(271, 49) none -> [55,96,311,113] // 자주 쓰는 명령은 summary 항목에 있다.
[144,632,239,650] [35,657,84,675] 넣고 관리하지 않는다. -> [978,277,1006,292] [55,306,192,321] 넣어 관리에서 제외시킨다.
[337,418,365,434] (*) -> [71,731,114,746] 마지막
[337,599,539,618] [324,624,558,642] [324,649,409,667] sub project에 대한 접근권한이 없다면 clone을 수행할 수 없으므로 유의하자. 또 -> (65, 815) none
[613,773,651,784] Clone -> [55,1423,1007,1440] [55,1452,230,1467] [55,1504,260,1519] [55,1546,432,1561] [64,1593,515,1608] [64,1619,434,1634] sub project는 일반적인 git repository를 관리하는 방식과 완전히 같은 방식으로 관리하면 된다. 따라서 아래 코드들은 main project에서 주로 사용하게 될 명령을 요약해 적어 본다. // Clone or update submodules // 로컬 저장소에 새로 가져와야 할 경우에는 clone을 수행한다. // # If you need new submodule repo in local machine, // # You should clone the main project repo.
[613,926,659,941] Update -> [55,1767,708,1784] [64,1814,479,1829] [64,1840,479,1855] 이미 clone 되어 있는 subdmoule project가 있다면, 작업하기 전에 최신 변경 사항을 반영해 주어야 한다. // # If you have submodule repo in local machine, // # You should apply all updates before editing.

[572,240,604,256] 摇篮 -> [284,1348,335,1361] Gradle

* _Your assignment_:
In the entries above, how many lines contain the word "repo"? Provide the number alone.

* _Exercise answer_:
2